Nothing but the lines below from the one that contains "more expensive the" through the one that contains "dissolved. The path upward was finally open!" should be retyped, exactly and including both ends. Do not include pictures.

## Page images and extracted text
========================================

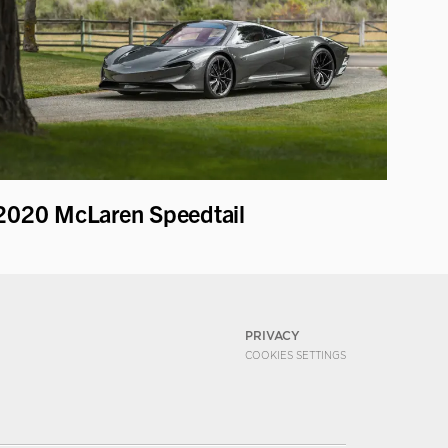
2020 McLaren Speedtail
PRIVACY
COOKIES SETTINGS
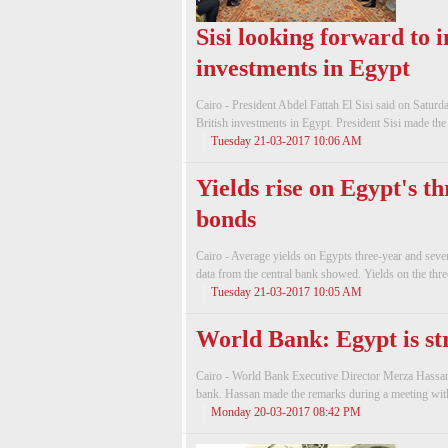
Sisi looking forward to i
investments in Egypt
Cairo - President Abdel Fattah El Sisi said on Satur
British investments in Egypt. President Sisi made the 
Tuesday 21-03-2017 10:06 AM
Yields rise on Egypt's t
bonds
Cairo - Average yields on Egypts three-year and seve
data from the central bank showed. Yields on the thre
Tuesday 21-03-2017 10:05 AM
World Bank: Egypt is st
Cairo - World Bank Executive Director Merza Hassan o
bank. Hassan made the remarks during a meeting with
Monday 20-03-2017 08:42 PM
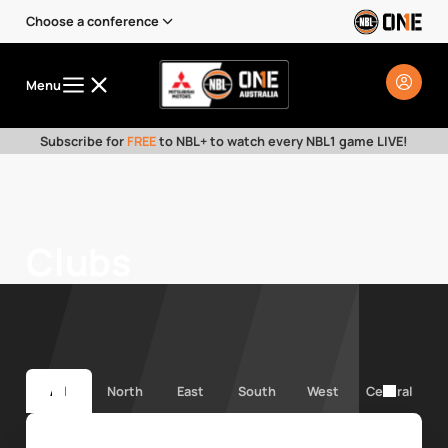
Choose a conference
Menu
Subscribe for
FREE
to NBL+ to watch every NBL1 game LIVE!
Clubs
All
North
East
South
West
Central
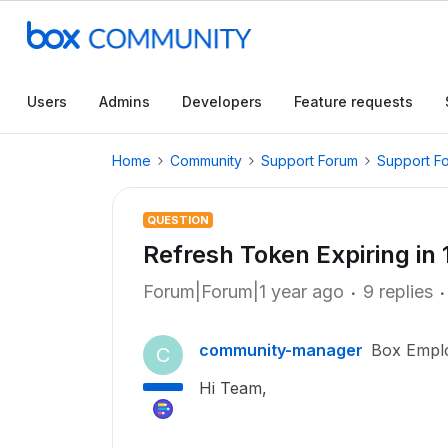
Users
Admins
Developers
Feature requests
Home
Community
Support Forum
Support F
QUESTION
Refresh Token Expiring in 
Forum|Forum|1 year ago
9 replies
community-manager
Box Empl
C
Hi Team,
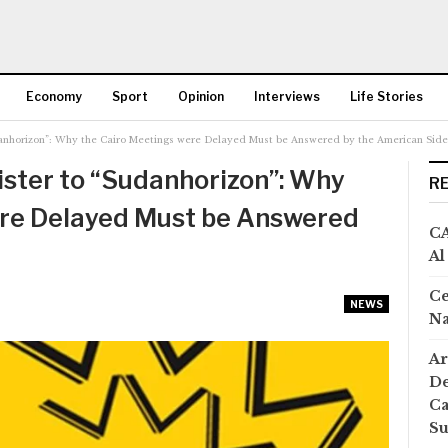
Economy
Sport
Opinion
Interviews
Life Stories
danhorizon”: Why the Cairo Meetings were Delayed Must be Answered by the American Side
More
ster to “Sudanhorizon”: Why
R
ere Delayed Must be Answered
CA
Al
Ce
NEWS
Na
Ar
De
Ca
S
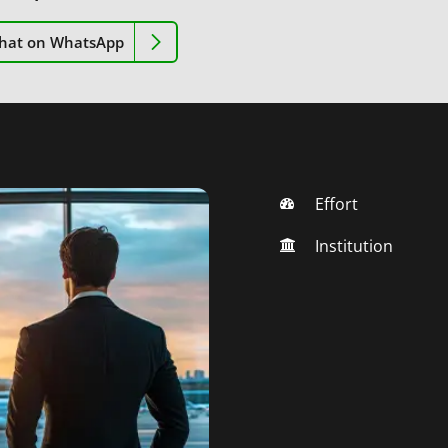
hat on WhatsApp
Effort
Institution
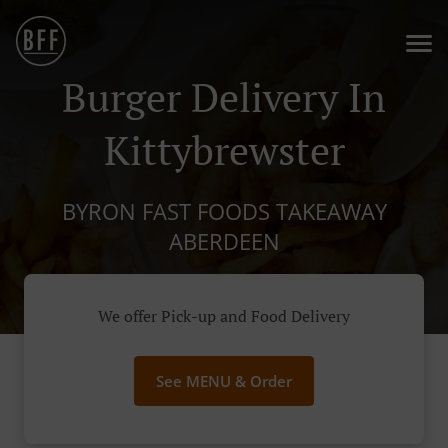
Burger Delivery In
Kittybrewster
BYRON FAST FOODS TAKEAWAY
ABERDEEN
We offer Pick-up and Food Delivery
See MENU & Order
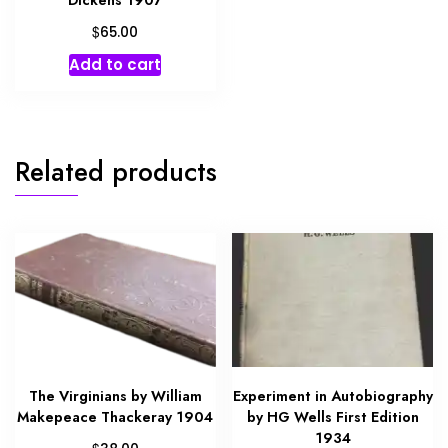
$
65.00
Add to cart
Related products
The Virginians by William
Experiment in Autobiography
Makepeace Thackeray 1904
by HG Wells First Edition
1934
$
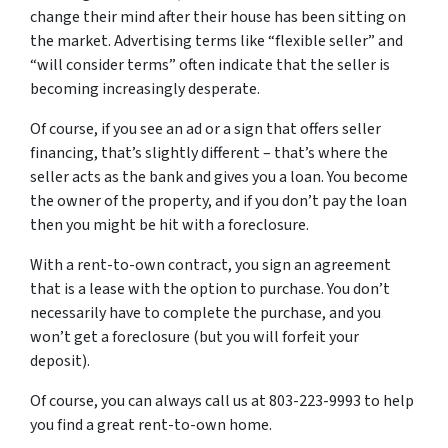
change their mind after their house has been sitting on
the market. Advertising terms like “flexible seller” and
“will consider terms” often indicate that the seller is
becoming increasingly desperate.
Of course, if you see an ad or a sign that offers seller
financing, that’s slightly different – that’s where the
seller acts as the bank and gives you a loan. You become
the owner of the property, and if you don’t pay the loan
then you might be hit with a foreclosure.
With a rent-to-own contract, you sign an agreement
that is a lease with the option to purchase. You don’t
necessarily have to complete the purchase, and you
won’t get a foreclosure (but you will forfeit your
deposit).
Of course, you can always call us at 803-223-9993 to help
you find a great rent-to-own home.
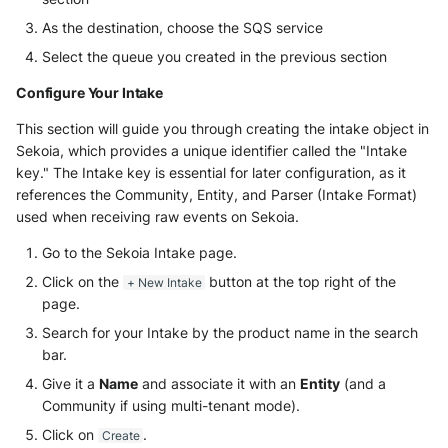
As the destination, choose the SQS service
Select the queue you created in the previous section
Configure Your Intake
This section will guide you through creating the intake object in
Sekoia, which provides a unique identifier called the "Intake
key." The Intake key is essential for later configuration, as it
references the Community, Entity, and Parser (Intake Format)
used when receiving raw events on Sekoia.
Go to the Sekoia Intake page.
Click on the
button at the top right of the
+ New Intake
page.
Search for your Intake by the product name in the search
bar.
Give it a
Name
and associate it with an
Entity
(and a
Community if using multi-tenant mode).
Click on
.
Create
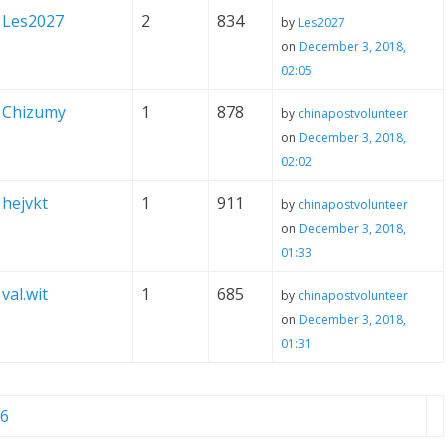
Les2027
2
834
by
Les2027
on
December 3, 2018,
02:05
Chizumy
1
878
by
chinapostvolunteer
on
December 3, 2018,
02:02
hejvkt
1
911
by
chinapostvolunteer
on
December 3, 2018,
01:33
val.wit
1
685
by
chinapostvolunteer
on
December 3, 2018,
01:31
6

========================================

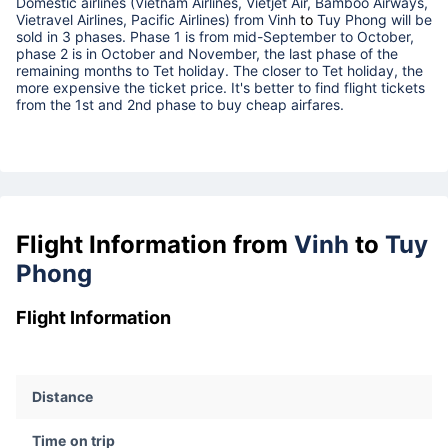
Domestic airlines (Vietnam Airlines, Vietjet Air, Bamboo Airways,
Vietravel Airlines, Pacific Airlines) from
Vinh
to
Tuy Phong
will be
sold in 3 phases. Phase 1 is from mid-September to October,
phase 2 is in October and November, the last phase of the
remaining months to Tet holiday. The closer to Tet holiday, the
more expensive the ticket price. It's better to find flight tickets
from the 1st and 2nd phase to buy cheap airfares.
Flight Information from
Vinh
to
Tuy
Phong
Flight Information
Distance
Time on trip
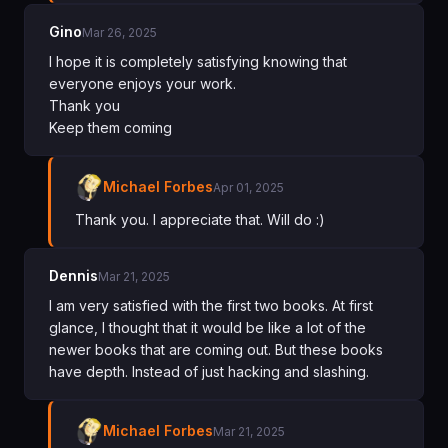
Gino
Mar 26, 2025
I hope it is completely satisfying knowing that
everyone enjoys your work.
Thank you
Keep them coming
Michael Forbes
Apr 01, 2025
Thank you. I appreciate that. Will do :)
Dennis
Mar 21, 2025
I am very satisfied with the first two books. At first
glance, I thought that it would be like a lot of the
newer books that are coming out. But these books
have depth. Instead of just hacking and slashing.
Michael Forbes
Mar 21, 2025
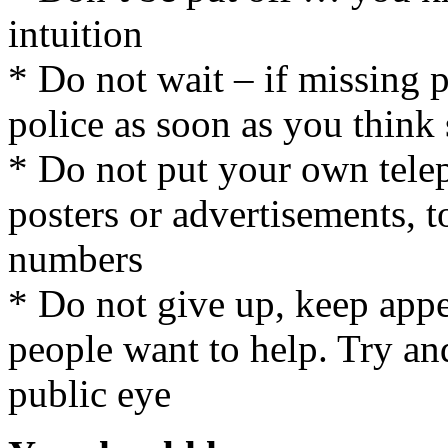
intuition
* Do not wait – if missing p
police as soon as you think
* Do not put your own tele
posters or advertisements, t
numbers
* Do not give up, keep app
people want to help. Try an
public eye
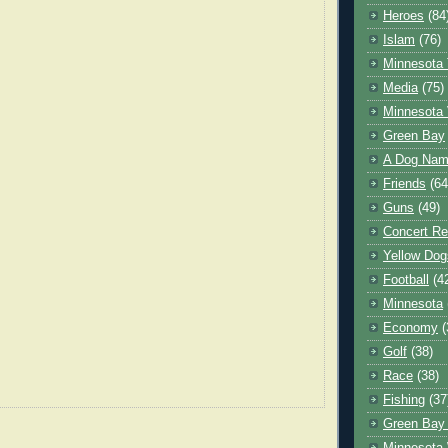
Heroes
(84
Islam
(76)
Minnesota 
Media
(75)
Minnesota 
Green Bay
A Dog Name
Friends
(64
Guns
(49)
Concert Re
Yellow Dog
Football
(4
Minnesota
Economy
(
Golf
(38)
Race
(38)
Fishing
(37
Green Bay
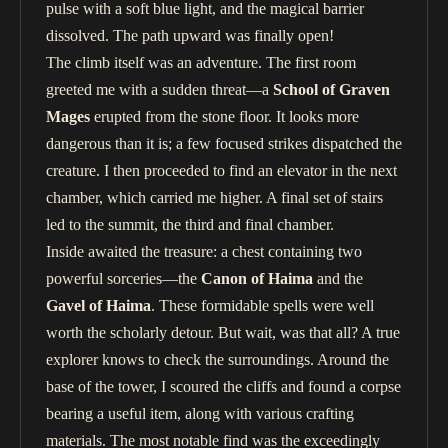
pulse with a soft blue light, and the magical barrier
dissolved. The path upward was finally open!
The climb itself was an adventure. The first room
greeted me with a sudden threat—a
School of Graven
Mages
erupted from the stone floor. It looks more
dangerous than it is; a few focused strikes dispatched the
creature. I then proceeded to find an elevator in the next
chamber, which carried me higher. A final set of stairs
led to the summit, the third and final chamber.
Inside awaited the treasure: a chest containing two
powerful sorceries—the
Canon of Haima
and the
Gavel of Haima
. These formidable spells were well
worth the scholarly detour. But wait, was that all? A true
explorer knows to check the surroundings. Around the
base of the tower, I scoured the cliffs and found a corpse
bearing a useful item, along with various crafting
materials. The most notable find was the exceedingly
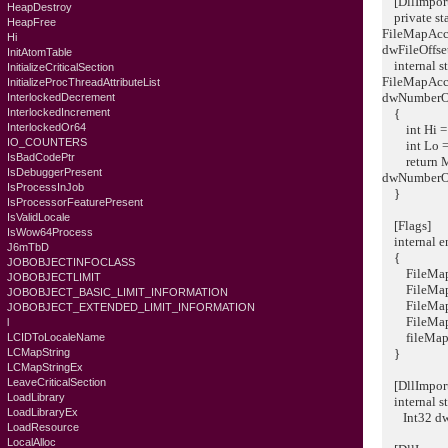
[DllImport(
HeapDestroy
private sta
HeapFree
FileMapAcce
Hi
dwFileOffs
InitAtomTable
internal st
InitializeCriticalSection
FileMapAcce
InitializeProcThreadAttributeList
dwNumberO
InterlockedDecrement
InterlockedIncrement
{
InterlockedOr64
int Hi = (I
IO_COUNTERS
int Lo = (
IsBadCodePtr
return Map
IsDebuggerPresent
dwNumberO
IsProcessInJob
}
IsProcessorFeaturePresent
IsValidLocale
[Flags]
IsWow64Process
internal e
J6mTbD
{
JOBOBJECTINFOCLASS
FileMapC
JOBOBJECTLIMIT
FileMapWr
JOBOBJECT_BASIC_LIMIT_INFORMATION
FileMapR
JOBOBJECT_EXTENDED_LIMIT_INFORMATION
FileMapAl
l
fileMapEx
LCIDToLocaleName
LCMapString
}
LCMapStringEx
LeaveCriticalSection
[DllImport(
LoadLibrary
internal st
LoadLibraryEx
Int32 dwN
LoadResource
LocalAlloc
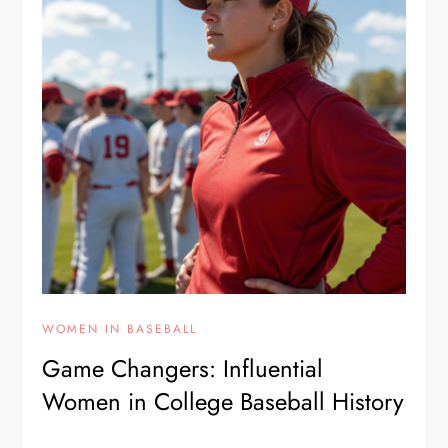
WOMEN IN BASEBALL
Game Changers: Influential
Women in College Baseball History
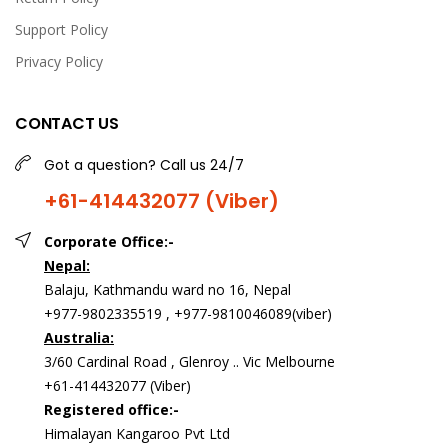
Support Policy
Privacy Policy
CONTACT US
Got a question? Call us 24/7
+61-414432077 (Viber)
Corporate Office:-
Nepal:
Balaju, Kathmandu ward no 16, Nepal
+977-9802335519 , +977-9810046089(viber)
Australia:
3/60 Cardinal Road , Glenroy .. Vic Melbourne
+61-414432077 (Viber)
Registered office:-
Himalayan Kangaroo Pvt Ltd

========================================

## Output for this task
more expensive the ticket price. It's better to find flight tickets
from the 1st and 2nd phase to buy cheap airfares.
Flight Information from
Vinh
to
Tuy
Phong
Flight Information
Distance
Time on trip
Gino
Mar 26, 2025
I hope it is completely satisfying knowing that
everyone enjoys your work.
Thank you
Keep them coming
Michael Forbes
Apr 01, 2025
Thank you. I appreciate that. Will do :)
Dennis
Mar 21, 2025
I am very satisfied with the first two books. At first
glance, I thought that it would be like a lot of the
newer books that are coming out. But these books
have depth. Instead of just hacking and slashing.
Michael Forbes
Mar 21, 2025
intuition
* Do not wait – if missing p
police as soon as you think
* Do not put your own tele
posters or advertisements, t
numbers
* Do not give up, keep app
people want to help. Try an
public eye
Heroes
(84
Islam
(76)
Minnesota 
Media
(75)
Minnesota 
Green Bay
A Dog Name
Friends
(64
Guns
(49)
Concert Re
Yellow Dog
Football
(4
Minnesota
Economy
(
Golf
(38)
Race
(38)
Fishing
(37
Green Bay
pulse with a soft blue light, and the magical barrier
dissolved. The path upward was finally open!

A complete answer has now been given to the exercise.